DATA PROVIDED Start Marker

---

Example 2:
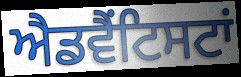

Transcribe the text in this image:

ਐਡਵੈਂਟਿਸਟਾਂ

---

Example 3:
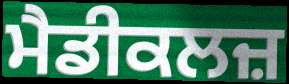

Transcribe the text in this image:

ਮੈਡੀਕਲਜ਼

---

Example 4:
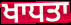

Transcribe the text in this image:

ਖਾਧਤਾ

DATA PROVIDED End Marker
DATA PROVIDED Start Marker

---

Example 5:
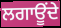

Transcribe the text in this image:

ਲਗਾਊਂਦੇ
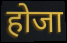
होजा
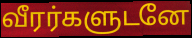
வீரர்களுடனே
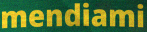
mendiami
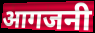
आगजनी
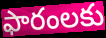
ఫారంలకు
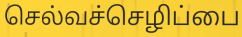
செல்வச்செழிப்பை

DATA PROVIDED End Marker

Return each line among the entries that holds the word "Example".

THE ANSWER:
Example 2:
Example 3:
Example 4:
Example 5:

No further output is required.